* **REQUIRED WORK**:
Look below for lines that hold the string "blanco" and copy each one.

MATERIAL TO PROCESS Block Start

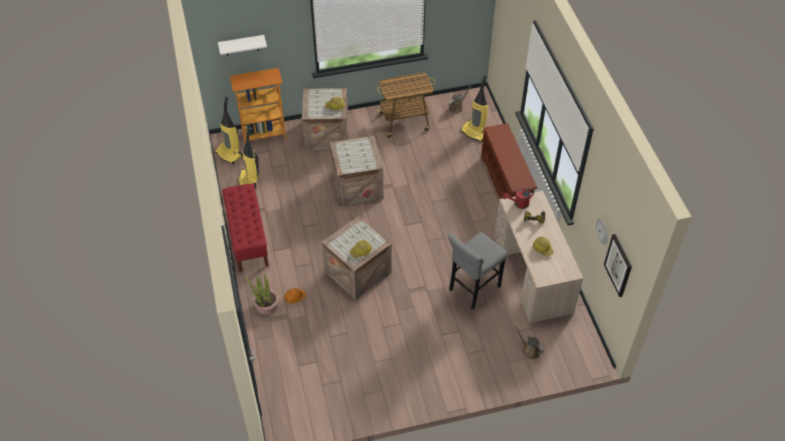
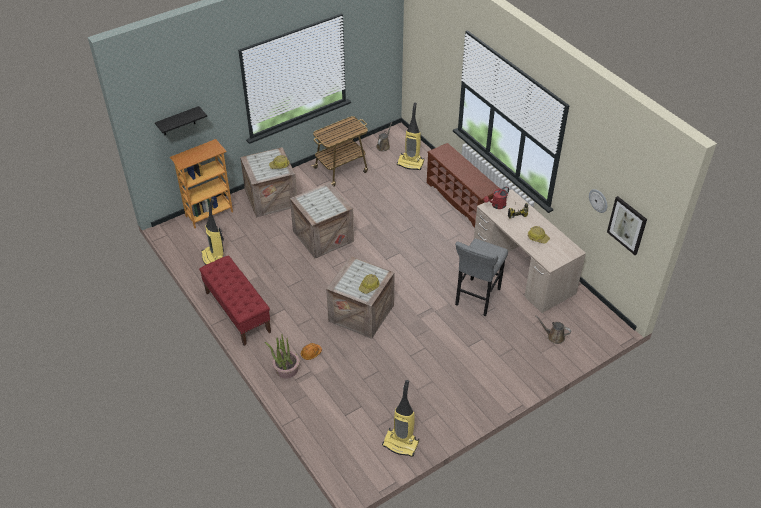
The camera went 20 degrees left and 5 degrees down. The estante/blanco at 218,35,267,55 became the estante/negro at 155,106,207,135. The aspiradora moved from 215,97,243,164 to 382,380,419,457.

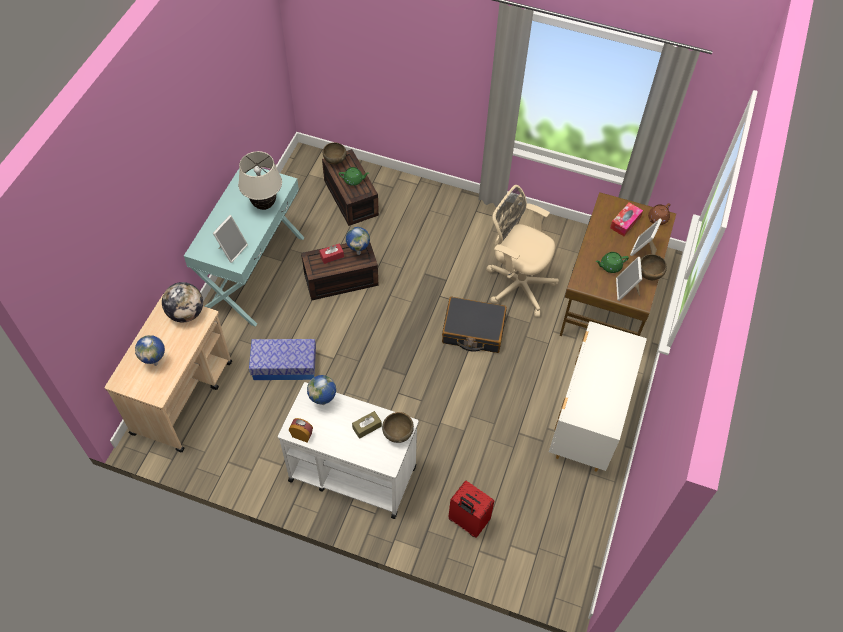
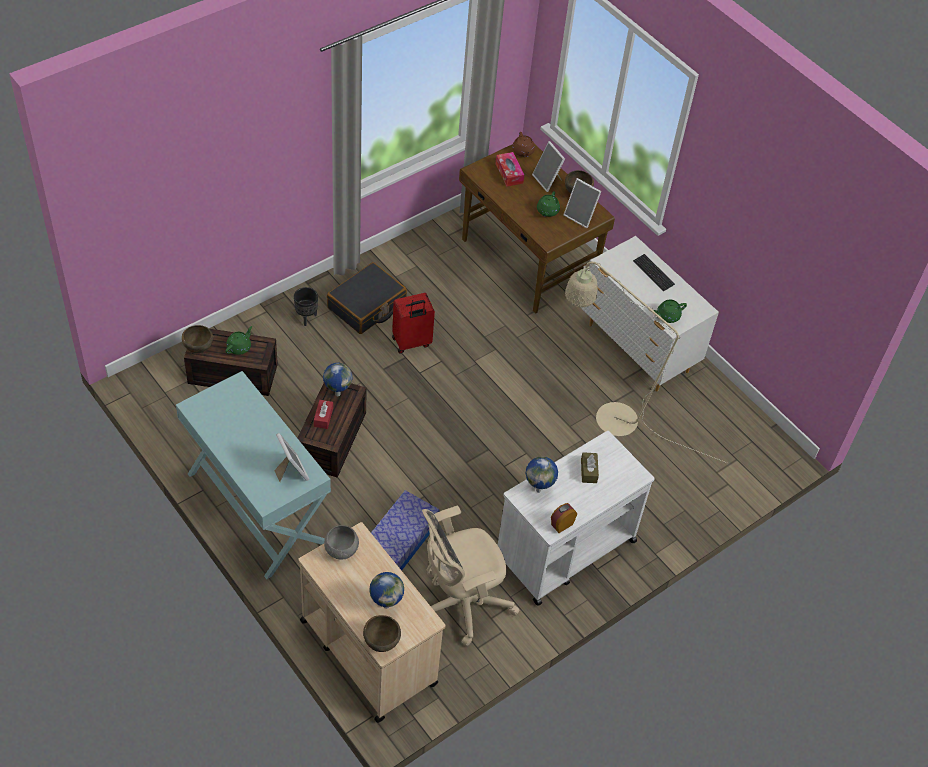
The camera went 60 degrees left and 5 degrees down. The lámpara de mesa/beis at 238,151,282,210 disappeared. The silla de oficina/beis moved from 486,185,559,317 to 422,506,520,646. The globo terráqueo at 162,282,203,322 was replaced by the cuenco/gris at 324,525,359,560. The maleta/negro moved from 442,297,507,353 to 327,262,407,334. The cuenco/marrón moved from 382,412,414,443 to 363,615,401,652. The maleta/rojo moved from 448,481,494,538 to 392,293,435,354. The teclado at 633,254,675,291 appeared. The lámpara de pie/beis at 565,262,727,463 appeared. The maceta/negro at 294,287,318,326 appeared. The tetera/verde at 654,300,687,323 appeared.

MATERIAL TO PROCESS Block End
MATERIAL TO PROCESS Block Start

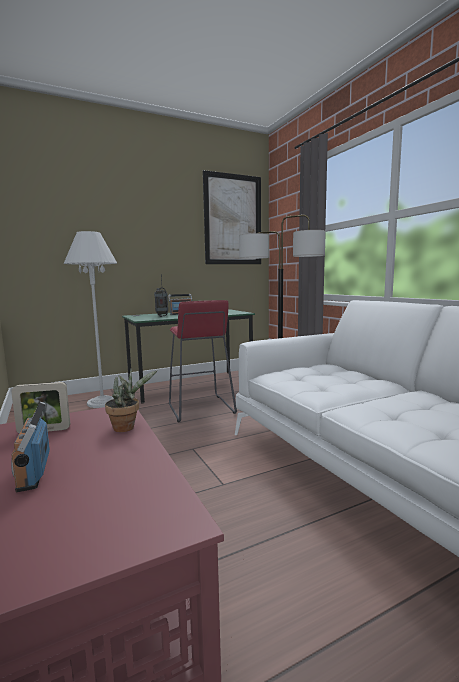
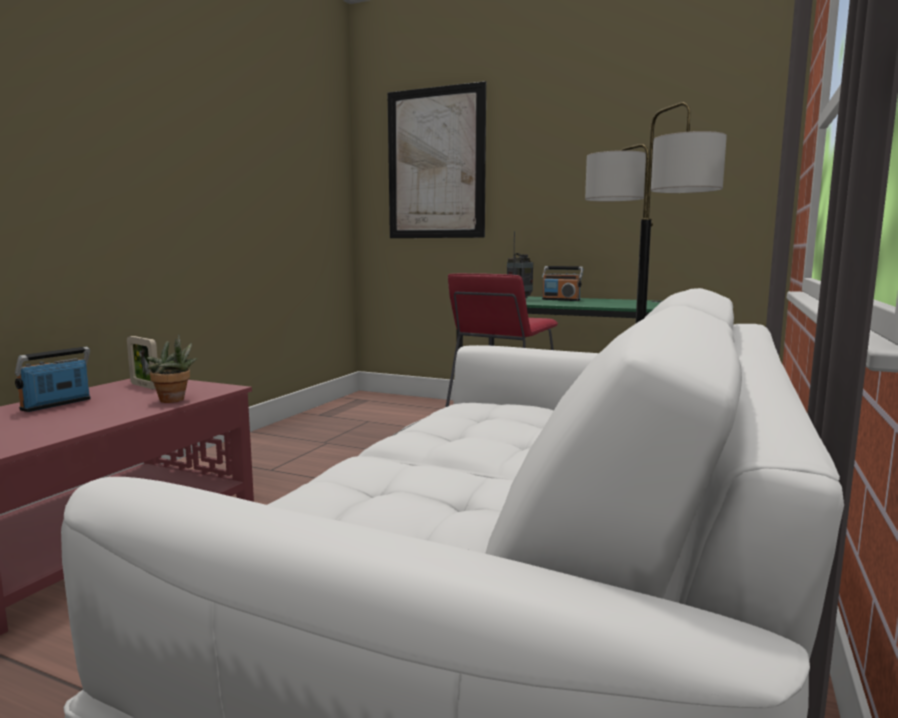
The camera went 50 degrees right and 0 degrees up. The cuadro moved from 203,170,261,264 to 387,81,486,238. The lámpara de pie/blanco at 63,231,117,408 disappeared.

MATERIAL TO PROCESS Block End
MATERIAL TO PROCESS Block Start

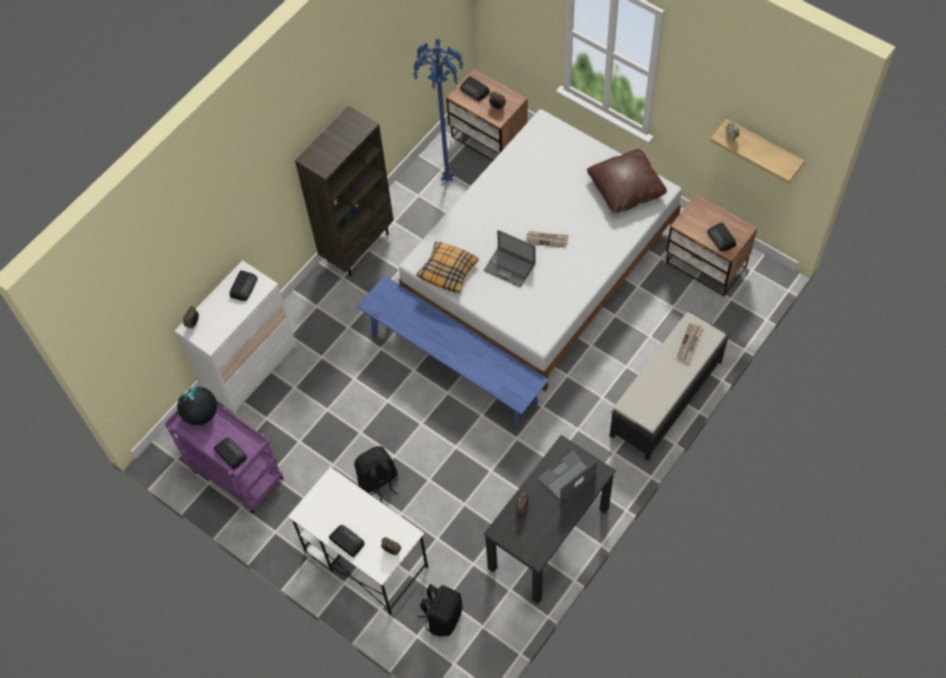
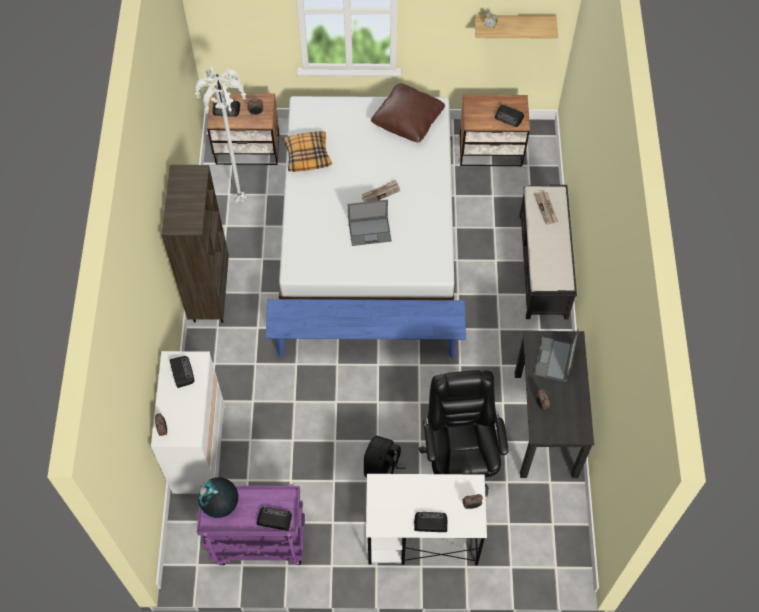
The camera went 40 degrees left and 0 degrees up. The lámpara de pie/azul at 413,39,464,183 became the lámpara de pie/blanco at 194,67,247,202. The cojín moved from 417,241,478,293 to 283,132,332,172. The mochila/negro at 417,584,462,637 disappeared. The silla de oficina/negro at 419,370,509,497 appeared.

MATERIAL TO PROCESS Block End

* **ANSWER SPACE**:
The camera went 20 degrees left and 5 degrees down. The estante/blanco at 218,35,267,55 became the estante/negro at 155,106,207,135. The aspiradora moved from 215,97,243,164 to 382,380,419,457.
The camera went 50 degrees right and 0 degrees up. The cuadro moved from 203,170,261,264 to 387,81,486,238. The lámpara de pie/blanco at 63,231,117,408 disappeared.
The camera went 40 degrees left and 0 degrees up. The lámpara de pie/azul at 413,39,464,183 became the lámpara de pie/blanco at 194,67,247,202. The cojín moved from 417,241,478,293 to 283,132,332,172. The mochila/negro at 417,584,462,637 disappeared. The silla de oficina/negro at 419,370,509,497 appeared.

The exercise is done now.